NOTE: Jump Below, Issue got cleared, some ideas needed to avoid GPU Memory wastage.
variables: main
and little
- First pass is some normal convolutions
# Conv
main = self.conv1(x)
main = self.bn1(main)
main = self.relu(main)
in second pass, we form 2 branches
and add them at the end of both branches.
# pass 2 | bL-module
little = main
main = self.conv2(main)
main self.bn2(main)
main = self.relu(main)
little = self.littleblock(little)
main += little
In 3rd pass, we again form 2 branches and pass the inputs and the outputs are again added, inside transition1
.
# pass 3 | `ResBlockB`s & `ResBlockL`s planes = 64
little = main
main = self.big_layer1(main)
little = self.little_layer1(little)
main = self.transition1(main, little)
def transition1(x1, x2):
assert(x1.shape == x2.shape)
out = x1 + x2 # merge via add
out = conv(out)
return out
In 4th pass, again the output from last module is copied and passed to 2 branches, and finally merged with transition2
.
# pass 4 | planes = 128
little = main
main = self.big_layer2(main)
little = self.little_layer2(little)
main = self.transition2(main, little)
Would there be issues with backpropagation when I try to optimize this network?

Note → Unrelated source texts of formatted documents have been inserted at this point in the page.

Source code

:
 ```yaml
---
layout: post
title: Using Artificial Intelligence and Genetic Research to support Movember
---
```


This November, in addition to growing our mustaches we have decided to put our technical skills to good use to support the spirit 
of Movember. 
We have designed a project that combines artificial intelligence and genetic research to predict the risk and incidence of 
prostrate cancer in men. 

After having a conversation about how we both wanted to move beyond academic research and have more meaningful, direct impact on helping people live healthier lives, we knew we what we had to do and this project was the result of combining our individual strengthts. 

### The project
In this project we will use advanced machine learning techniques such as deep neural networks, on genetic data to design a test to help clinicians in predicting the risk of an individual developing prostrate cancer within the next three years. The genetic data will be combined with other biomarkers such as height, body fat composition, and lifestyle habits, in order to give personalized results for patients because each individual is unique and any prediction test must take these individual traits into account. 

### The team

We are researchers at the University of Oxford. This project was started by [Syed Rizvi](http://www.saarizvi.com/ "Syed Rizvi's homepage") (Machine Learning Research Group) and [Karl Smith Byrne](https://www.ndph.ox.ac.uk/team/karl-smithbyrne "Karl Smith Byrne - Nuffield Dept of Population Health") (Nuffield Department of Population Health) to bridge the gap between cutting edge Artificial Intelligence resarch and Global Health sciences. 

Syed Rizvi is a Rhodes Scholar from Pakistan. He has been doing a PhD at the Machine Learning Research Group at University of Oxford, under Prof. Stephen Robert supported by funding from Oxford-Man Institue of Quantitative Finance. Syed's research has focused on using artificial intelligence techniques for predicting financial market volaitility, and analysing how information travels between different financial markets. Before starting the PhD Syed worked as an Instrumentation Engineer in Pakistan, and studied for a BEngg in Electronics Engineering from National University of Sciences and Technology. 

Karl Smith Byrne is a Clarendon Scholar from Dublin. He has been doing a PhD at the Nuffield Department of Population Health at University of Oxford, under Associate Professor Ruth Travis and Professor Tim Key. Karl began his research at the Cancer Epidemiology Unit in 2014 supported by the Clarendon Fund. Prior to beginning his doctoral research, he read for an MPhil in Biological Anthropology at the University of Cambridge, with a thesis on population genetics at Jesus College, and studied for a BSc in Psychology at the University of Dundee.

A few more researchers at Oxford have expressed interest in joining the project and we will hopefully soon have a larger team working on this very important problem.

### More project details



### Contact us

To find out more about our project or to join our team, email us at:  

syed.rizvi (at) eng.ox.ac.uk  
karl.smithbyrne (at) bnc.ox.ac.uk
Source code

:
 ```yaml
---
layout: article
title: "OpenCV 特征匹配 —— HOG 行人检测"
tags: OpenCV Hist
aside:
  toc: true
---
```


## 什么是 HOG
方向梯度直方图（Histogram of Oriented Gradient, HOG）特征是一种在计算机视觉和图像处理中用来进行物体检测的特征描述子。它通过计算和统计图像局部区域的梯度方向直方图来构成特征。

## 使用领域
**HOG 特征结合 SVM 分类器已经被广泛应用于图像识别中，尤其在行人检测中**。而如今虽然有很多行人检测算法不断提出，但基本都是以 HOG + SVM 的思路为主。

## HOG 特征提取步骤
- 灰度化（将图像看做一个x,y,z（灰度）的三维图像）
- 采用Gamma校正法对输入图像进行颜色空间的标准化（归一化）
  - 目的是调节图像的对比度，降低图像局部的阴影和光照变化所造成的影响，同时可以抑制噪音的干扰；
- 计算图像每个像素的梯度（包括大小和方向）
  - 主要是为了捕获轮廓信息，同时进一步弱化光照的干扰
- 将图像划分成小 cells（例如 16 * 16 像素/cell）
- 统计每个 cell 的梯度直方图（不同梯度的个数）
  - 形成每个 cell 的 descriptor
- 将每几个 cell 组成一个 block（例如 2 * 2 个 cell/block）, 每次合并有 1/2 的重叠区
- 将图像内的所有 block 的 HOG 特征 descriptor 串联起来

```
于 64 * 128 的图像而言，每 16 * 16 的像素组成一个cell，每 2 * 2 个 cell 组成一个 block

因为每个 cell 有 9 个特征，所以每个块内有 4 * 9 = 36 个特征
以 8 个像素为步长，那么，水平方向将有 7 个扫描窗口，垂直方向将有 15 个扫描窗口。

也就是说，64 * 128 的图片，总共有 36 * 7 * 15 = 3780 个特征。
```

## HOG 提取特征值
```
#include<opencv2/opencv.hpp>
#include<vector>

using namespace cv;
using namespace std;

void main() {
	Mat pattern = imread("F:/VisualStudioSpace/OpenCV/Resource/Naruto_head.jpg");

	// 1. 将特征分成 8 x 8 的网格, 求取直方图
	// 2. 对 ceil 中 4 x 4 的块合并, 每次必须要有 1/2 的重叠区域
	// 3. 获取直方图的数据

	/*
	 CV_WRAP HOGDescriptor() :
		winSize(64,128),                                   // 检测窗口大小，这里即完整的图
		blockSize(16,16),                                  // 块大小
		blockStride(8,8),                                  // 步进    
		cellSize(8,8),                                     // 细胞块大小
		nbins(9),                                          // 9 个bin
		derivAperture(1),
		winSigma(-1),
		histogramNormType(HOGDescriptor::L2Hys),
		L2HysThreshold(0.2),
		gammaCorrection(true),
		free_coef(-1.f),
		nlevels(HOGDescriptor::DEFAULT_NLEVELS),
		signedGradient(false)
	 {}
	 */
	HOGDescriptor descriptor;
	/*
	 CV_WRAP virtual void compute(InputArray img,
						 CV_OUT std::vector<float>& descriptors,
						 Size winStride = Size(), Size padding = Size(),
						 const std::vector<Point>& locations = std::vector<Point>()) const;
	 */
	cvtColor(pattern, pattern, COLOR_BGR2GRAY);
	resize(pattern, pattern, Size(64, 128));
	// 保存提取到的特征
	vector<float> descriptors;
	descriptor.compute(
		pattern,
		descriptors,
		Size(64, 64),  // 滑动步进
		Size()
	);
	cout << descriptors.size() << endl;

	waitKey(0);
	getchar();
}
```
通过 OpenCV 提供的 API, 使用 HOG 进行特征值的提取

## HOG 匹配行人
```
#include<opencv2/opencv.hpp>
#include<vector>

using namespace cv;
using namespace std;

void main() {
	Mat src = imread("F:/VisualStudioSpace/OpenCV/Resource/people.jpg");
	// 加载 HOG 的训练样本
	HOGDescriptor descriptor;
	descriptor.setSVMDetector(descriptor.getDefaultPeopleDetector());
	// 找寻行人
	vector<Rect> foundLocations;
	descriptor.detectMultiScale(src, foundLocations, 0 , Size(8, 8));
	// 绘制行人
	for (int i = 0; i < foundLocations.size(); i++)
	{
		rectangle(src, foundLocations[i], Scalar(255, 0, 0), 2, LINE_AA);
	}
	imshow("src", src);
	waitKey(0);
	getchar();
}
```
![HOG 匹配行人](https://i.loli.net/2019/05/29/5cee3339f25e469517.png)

AFIK, There should not be any issues but I wanted to confirm that by reusing main
and little
variables, would I be overwriting things (like computation graphs that would be required to calculate the grads) that should not be overwritten thus causing unwanted side-effects.
I am sorry if this is a basic question, I just wanted some sort of confirmation about the absence of any issue.